Со временем, когда Сахаров почувствовал себя достаточно уверенным с ним, он решил попросить епископа о тайной услуге для него и для Натальи. "Как Вы думаете, — спросил он, — можно было бы крестить Екатерину? Я имею в виду, чтобы никто не знал".
Отечески обняв его, Казновецкий ответил: "Конечно же, сын мой, конечно".
На дне шкатулки с запонками лежал у Сахарова маленький золотой крестик, подаренный ему дедушкой в день его крестин. Взяв его с собой, Сахаров обошел всю Александрию в поисках такого же крестика для Екатерины. В ночь крестин епископ постарался, чтобы его гостиная была как можно больше похожа на святилище, даже поставил там алтарь. Сам он появился, облаченный в великолепные одежды русской церкви, с митрой, неся в руках епископский посох. Торжественная обстановка и органная музыка, воспроизводимая епископским стереопроигрывателем, заставили Сахарова на минуту подумать, что он находится в церкви. После крещения жена Казно-вецкого подала парадный обильный ужин в старой русской манере, чтобы отпраздновать событие.

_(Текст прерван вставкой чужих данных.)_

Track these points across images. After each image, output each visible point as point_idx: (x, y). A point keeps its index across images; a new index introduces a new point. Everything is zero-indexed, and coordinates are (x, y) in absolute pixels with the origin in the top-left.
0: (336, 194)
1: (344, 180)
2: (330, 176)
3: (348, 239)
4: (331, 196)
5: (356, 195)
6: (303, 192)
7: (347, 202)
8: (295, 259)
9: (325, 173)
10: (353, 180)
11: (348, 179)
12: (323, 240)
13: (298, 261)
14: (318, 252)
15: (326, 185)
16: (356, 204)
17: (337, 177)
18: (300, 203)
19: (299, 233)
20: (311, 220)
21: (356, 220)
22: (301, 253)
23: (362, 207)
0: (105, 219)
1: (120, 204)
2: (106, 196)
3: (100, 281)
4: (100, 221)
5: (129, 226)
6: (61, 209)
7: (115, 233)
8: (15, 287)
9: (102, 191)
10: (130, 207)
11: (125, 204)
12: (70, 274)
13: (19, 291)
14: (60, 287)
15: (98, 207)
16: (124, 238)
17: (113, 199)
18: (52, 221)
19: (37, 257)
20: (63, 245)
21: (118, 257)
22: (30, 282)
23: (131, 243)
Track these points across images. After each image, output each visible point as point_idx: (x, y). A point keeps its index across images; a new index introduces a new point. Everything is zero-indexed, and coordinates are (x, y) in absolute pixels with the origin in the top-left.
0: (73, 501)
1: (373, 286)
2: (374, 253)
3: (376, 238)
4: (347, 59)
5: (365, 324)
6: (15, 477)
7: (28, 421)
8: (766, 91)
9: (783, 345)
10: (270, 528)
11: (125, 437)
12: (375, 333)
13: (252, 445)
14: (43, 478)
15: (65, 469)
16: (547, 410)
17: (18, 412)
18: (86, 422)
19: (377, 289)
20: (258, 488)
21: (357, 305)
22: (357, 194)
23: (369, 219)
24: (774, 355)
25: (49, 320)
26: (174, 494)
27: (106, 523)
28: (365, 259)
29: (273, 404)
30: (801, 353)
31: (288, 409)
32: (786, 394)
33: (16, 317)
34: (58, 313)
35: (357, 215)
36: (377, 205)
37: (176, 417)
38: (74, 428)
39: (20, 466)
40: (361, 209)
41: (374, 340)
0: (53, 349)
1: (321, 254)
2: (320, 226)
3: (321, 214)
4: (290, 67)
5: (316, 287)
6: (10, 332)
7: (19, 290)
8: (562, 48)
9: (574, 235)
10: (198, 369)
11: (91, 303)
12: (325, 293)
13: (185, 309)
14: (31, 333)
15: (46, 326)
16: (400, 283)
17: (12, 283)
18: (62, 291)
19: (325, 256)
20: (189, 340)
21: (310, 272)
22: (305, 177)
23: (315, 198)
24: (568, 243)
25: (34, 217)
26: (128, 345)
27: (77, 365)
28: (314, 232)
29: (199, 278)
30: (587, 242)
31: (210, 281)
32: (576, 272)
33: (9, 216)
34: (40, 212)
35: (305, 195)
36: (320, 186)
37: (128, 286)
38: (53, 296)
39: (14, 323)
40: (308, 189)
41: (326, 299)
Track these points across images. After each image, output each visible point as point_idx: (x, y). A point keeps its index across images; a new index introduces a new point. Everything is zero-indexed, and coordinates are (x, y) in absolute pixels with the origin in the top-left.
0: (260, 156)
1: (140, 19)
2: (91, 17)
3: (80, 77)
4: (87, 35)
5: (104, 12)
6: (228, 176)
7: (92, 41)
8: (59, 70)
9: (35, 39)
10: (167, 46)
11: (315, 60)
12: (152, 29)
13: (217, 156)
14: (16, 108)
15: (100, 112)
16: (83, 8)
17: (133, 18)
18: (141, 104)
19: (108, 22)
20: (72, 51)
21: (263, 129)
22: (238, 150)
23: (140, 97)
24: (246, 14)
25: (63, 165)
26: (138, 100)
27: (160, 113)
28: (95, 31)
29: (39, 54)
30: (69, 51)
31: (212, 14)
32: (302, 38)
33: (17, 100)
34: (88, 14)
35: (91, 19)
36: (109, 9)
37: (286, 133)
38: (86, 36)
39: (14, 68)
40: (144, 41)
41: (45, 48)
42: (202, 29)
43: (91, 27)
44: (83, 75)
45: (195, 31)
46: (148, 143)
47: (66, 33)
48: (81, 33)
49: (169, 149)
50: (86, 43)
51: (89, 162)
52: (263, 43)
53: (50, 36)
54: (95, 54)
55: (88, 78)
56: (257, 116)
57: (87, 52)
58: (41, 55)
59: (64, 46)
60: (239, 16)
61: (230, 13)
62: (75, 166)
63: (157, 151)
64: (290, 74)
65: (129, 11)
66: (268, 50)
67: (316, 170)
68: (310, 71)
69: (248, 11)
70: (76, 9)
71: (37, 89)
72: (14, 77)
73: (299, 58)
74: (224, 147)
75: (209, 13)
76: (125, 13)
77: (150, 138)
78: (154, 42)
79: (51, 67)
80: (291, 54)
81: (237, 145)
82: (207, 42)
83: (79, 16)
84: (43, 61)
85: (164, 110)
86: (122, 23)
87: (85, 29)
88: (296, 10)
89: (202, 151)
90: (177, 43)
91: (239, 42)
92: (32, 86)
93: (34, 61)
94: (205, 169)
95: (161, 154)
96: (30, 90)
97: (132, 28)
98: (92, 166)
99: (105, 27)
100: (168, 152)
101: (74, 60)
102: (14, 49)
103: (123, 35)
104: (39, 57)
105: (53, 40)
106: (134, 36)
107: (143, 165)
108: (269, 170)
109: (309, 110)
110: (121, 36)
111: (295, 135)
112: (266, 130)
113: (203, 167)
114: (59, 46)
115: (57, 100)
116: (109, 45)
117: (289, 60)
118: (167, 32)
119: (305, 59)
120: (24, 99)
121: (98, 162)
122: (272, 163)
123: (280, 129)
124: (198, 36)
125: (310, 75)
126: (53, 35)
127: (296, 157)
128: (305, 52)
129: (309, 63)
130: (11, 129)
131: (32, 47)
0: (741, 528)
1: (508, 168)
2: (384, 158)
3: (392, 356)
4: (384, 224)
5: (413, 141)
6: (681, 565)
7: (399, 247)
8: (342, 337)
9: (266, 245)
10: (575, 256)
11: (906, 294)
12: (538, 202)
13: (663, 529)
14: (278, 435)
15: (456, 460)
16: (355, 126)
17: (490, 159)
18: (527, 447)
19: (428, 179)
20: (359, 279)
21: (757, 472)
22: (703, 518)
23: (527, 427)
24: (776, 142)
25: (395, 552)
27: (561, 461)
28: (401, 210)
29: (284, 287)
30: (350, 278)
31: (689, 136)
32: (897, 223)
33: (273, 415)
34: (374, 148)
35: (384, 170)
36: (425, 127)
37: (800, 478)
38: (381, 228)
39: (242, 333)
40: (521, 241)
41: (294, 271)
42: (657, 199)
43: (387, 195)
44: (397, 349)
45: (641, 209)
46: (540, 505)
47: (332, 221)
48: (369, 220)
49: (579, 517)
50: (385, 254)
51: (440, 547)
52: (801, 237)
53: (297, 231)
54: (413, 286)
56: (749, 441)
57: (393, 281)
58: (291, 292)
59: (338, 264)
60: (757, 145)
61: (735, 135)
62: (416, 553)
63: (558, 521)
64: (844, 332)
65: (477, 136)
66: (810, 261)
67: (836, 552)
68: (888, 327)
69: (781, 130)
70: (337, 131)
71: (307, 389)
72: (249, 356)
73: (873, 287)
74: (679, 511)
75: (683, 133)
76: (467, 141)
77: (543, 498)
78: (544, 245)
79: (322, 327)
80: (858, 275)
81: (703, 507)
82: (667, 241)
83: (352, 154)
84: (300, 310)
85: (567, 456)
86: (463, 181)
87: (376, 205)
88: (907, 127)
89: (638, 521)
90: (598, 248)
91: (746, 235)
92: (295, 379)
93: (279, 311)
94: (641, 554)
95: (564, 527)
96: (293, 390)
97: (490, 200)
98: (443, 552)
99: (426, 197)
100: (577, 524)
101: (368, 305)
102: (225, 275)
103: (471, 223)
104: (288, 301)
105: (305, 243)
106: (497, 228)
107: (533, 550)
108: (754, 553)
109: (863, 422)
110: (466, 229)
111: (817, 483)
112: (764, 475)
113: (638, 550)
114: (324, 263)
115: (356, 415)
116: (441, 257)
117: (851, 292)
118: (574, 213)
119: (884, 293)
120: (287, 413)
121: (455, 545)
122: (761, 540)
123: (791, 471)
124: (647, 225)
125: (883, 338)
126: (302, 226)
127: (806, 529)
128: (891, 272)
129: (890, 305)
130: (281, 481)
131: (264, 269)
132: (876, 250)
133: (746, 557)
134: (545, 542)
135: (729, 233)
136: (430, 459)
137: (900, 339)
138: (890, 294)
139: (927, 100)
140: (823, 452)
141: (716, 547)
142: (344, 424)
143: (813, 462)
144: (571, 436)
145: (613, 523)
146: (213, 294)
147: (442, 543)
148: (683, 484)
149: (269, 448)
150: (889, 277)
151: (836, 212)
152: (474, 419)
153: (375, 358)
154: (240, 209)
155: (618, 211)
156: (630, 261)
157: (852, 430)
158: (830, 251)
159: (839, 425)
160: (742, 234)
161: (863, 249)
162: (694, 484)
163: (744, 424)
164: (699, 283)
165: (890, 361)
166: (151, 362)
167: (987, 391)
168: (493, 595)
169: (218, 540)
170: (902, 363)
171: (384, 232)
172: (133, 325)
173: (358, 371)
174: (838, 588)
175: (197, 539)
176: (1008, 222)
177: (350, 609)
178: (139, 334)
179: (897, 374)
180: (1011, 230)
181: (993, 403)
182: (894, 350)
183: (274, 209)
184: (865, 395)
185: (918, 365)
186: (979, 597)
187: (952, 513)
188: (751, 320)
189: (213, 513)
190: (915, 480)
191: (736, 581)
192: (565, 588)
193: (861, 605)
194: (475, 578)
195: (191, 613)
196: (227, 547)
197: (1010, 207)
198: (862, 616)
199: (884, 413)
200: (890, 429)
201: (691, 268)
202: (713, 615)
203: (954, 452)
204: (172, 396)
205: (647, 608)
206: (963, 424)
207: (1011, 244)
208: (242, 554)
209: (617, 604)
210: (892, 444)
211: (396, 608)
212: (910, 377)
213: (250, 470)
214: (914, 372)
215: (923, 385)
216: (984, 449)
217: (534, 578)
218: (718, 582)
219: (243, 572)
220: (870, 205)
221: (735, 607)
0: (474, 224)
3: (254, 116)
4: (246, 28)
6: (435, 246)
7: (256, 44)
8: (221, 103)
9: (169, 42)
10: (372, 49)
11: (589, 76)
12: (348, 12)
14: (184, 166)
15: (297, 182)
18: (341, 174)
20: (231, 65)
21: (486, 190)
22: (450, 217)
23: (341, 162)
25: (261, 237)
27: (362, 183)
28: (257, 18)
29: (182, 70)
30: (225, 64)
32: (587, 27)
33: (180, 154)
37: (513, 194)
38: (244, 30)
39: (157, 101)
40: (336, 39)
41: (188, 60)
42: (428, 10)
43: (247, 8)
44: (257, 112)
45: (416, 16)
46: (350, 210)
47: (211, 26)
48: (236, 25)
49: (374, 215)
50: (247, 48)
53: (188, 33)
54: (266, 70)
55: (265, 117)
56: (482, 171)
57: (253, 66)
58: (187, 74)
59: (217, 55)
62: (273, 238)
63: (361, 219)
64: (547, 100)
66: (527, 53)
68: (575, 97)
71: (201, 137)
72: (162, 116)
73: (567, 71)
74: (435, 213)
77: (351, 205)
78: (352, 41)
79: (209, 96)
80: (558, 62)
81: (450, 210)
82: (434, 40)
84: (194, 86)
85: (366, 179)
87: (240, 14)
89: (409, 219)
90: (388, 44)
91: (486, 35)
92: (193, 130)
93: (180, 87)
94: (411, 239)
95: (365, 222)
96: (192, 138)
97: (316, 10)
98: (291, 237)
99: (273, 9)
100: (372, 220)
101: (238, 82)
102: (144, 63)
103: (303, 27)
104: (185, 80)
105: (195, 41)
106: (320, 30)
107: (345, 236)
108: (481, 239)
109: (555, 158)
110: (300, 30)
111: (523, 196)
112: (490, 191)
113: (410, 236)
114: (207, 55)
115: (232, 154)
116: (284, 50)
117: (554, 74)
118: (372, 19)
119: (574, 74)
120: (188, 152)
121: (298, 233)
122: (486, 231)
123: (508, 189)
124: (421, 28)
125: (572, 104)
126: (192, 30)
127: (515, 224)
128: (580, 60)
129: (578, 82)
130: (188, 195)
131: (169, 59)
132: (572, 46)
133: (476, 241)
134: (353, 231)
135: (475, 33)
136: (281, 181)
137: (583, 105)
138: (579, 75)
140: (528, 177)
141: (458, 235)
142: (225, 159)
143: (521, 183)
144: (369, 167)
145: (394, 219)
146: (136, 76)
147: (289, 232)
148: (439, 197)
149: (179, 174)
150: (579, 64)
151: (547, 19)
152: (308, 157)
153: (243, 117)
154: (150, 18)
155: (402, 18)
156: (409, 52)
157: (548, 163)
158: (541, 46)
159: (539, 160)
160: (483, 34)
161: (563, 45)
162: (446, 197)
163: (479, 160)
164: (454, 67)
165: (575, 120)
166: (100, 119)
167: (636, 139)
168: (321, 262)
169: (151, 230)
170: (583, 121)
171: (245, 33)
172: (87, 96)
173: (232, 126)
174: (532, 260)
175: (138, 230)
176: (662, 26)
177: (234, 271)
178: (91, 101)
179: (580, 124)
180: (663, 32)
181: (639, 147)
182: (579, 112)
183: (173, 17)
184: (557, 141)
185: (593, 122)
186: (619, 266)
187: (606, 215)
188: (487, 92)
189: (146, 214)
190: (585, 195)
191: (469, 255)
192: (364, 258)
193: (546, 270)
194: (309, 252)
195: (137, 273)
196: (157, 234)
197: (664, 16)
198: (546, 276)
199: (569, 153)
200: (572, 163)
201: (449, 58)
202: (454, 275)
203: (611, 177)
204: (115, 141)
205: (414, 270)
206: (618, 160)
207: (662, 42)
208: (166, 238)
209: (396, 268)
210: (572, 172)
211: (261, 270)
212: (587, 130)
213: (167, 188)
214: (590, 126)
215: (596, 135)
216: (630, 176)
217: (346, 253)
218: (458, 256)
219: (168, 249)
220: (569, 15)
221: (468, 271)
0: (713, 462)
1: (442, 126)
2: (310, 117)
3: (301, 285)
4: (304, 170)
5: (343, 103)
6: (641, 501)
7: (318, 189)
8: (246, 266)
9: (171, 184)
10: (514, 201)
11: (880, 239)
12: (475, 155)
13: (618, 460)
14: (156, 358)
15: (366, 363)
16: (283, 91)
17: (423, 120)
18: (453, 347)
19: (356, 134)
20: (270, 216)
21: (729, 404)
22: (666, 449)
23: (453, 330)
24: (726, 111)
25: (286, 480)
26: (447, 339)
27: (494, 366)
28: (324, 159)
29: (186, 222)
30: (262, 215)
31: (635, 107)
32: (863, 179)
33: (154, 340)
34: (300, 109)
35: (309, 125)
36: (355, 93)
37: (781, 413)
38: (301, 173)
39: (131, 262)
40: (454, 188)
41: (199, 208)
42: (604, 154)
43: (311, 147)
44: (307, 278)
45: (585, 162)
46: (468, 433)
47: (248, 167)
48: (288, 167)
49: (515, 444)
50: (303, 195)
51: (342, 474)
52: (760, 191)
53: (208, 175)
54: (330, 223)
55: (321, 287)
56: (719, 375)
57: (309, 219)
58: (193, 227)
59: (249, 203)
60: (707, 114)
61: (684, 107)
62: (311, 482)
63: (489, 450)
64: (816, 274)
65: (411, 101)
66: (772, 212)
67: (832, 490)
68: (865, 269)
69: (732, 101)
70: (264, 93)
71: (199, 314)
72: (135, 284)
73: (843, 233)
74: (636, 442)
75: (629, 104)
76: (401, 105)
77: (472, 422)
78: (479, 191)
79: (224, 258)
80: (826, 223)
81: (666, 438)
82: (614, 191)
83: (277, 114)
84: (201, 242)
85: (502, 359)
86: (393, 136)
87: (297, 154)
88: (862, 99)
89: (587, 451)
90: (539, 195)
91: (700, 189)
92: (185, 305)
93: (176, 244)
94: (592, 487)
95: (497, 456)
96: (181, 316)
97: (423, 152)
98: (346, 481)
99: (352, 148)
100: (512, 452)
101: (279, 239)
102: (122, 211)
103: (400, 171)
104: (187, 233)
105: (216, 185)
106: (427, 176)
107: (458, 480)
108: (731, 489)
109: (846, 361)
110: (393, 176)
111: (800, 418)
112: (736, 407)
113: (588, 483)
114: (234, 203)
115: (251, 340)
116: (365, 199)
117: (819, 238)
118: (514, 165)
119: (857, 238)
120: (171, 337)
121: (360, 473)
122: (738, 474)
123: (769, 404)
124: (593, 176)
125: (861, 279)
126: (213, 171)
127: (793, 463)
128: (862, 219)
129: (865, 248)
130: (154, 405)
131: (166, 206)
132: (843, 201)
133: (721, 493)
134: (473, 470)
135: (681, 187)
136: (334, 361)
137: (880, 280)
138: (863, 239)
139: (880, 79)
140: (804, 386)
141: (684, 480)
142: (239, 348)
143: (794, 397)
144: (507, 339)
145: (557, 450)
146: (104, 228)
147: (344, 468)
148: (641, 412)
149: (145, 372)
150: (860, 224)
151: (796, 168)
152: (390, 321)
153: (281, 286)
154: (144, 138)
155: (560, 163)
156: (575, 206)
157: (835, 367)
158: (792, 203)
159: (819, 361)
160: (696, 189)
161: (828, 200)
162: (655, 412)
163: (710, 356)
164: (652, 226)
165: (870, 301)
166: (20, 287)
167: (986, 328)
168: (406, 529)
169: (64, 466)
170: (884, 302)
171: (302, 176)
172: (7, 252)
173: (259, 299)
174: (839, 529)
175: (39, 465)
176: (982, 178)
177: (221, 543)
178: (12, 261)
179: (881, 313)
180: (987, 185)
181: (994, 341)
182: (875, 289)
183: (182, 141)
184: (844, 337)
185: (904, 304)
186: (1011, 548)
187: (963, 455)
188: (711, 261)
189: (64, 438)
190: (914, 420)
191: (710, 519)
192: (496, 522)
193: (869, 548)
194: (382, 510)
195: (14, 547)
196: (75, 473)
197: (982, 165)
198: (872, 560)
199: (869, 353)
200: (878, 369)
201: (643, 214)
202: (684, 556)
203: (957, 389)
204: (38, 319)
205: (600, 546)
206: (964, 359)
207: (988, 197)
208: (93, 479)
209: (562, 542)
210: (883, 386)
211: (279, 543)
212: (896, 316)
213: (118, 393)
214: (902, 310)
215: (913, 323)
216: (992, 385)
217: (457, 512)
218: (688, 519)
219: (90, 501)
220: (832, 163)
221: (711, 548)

Прощаясь, епископ прошептал: "Не волнуйся, Володя, никто не узнает". Оба понимали, что КГБ сочтет крестины пятном на репутации Сахарова. На тот интерес к религии, который крестины являли собой, могли посмотреть сквозь пальцы, приписав его безобидному заблуждению или юношескому капризу, однако это событие было бы отмечено в его деле, и возникни бы обстоятельства, при которых Сахарова начнут подозревать в чем-нибудь, этот факт будет иметь вес.
Екатерина заснула после праздничной трапезы, сжимая в ручке маленький крестик. Она была ангельски красивым ребенком, с золотыми волосами своей матери. Уложив ее в кроватку, Сахаров и Наталья порывисто бросились друг другу в объятья и заснули в ту ночь вместе, впервые за много месяцев.
Прошло полгода, и епископ обратился к Сахарову с личной просьбой. Машина иностранной марки, которая была у него в Москве, давно вышла из строя, поскольку требовались запасные части, достать которые в Советском Союзе было невозможно. Епископу удалось купить в Египте все нужные запчасти и еще некоторые другие детали, но поскольку импортировать их строго запрещалось, у него не было никакого пути переправить их в Москву. Он поинтересовался, сможет ли Сахаров, отправляясь в очередной отпуск домой, использовать свой дипломатический паспорт и взять запчасти с собой. Сахаров колебался, понимая как опасно возить контрабандным путем такие вещи. "Конечно, я не хочу доставлять Вам неприятности. Мне просто пришло в голову, что такой умный молодой человек как Вы будет знать, что делать", — сказал он. Потом добавил: "Между прочим, как поживает ваша прекрасная маленькая Екатерина? Каждый раз, когда я думаю о ней, я испытываю спокойствие от того, что она получила благословение нашего Бога".
Это был настоящий шантаж. Несмотря на все страхи Натальи, Сахаров отправил морем ящик с запчастями вместе с их багажом, когда они поехали в очередной отпуск в августе 1969 года. Таможенный чиновник, увидев его дипломатический паспорт, помахал им рукой, не проверив ничего из багажа.
Находясь в Египте, Сахаров два-три раза в неделю ездил в Каир либо по поручению Сбирунова, либо по делам консульства. Окончив дела в посольстве, он обычно оставался на ночь у друзей. Чаще всего он беседовал с сотрудниками КГБ Геннадием Еникеевым и Валентином Поляковым; с заведующим реферативным отделом МИДа Иваном Игнатченко и блестящим советским арабистом Сергеем Аракеляном, которого Насер боготворил и использовал как своего личного переводчика. Во время этих встреч Сахаров узнавал о том, что действительно происходило за всей этой официальной напыщенностью и позерством, столь свойственным ближневосточным событиям. Его друзья рассказывали, что советские пилоты, летающие на МИГах с египетскими опознавательными знаками, погибали в воздушных боях. Однажды, во время пребывания в Каире, он видел, как туда привезли тела двух русских летчиков, сбитых израильскими "Фантомами", и как их жены плакали над их гробами. Аракелян рассказал ему также о тайных поездках Насера в Москву и о его переговорах в Кремле.
Однако больше всего он узнавал от Сбирунова, своего начальника по КГБ, соседа и партнера по выпивкам в Александрии. Обычно резидент был мало разговорчив, но иногда он поддавался порыву, желая произвести впечатление на людей своей осведомленностью о некоторых секретах. Однажды поздно вечером, весной 1969 года, попивая шотландское виски, Сахаров выразил удивление по поводу того, что КГБ не раскрыл израильских приготовлений к молниеносной атаке в июне 1967 года.